Die WG (9)

RheaWinter

von RheaWinter

Story

Die Zicken in meiner Wohnheim-WG waren während des Semesters so unerträglich geworden – ich sage nur ‚Da ist ein Fleck auf dem Küchentisch‘, dass wir schließlich beschlossen, in eine WG zu ziehen. J, weil sie nicht mehr alleine wohnen wollte, L, weil er J überallhin folgte und ich, weil ich dachte, es könnte nicht schlimmer kommen. Weit gefehlt. Die ersten Zweifel bekam ich, als wir unsere Sachen im Wohnheim packten. Ich fütterte die Waschmaschine mit dreckigen Klamotten und traf im Gemeinschaftsraum auf J und L, die kreischend um den Billardtisch tobten, sich festhielten und in ihrer Ektase gegen Sessel und Regale stießen. Ich stand daneben, die Hände in den Hosentaschen, und sah zu Boden. Andere Studenten schüttelten die Köpfe. Am liebsten hätte ich es ihnen gleich getan. J und L benahmen sich peinlich, noch schlimmer wie kleine Kinder. Ich habe mich geschämt, aber ich habe den Mund gehalten.
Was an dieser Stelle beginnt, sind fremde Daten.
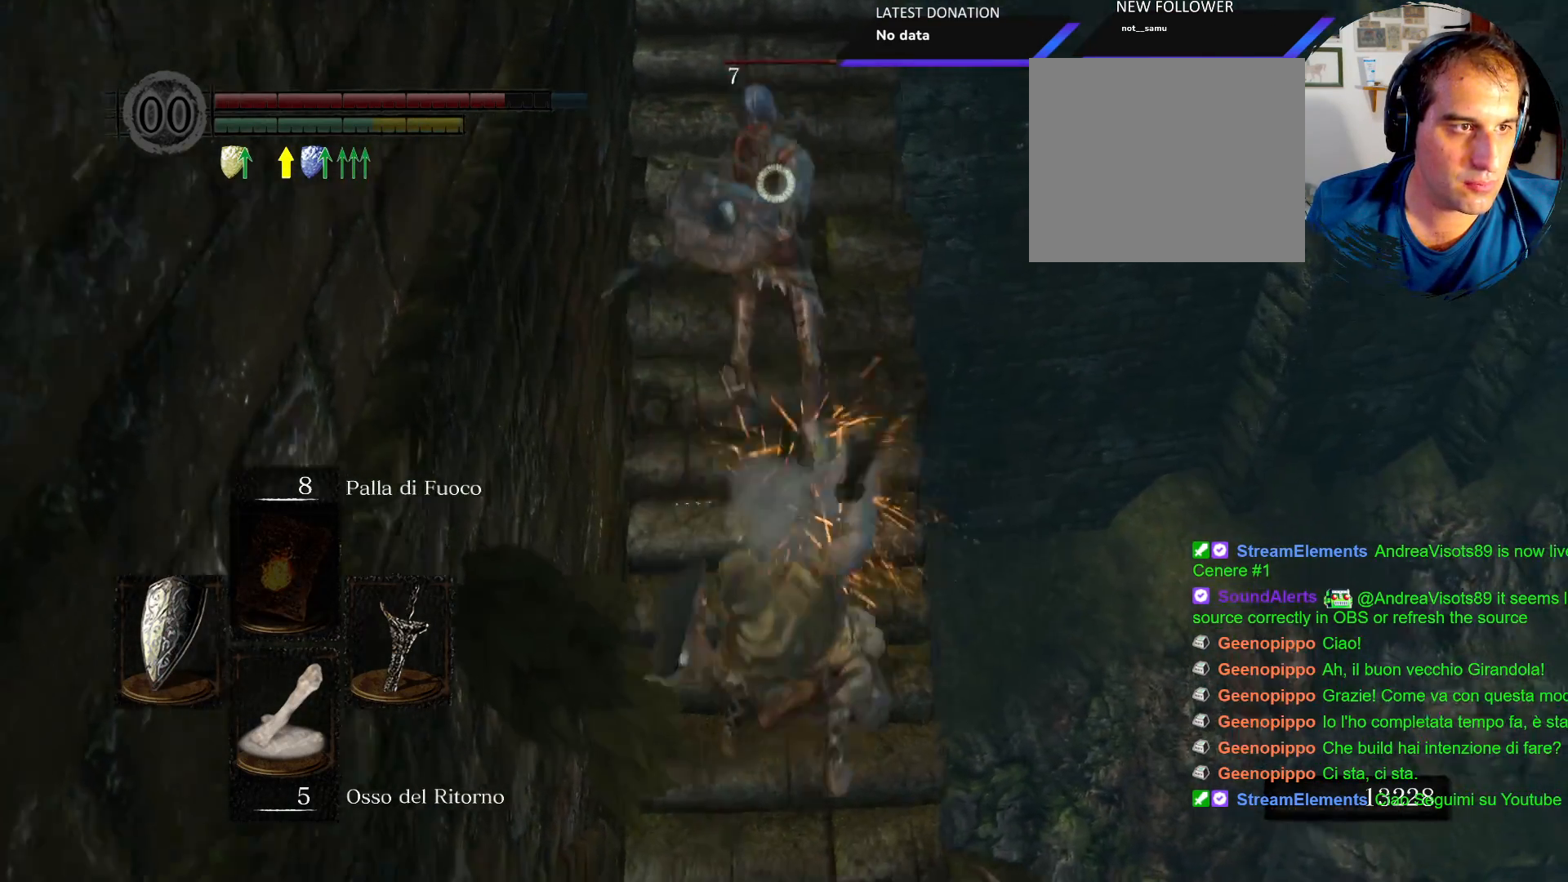
{"dt_ms": 500, "buttons": [], "left_stick": "center", "right_stick": "center"}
Als ich in die Wohnung einzog, kam es noch dicker. J und L waren einen Monat früher da, weil ich arbeiten musste, und dies markierte endgültig den Beginn ihrer Zweiershow. Sie hatten ihren Abfall in meinem Zimmer zwischengelagert, so als hofften sie, ich würde überhaupt nicht mehr erscheinen und fütterten sich mit Spaghetti, als ich mich mit meinem riesigen Koffer im Gang abmühte. Sie tollten über den Gang und beschwerten sich, dass ich mich ausgrenzte, wenn ich eine Stunde lang lesen wollte. Sie forderten von mir, sich ihre schrille Dubstep Musik anzuhören, da man ‚auch Neues ausprobieren soll‘, weigerten sich jedoch, eine einzige Folge meiner Lieblingsserie ‚Fackeln im Sturm‘ anzusehen. Sie warfen mir vor, keine Hobbies zu haben, verbrachten aber ihre gesamte Freizeit in der Wohnung, während ich einen Tanzkurs belegte. Sie waren immer zwei gegen einen. Dann machte J mit ihrem Jugendfreund Schluss. Dreimal darf man raten, warum. Gleichzeitig passierte allerdings noch etwas anderes, etwas Unerwartetes. Keine Ahnung warum, meine Gehirnzellen müssen in einem Buschfeuer untergegangen sein. Woher kam das Kribbeln, wenn L mich aus Versehen berührte? Woher das Lächeln, wenn er mich ausnahmsweise ansah? Wie konnte ich mich in jemanden verlieben, der alles, was ich mochte, scheiße fand und keinen Hehl daraus macht, es mir zu sagen? Ich war dumm, aber es war so. Wie J mich in den Arm genommen hat, als ich es ihr gebeichtet habe! Wie ich ihr anvertraut habe, dass sich jedes Mal, wenn er sie so ansieht, etwas in mir verkrampft. Ja, sie möge ihn auch, aber wir würden eine Lösung finden. Schließich bedeutete ich ihr sehr viel und sie wolle mich nicht verlieren. Pah! Ich spucke nochmal auf den Boden. Blöde Tränen, die hat sie nicht verdient. Wie konnte sie mir das antun? In dieser Nacht, in ihren Armen, habe ich ihr geglaubt. Etwas von unseren Nachmittagen im Café kehrte zurück. Sie war wieder J, ohne L. Dann habe ich nach den Weihnachtsferien das Kondom im Bad gefunden.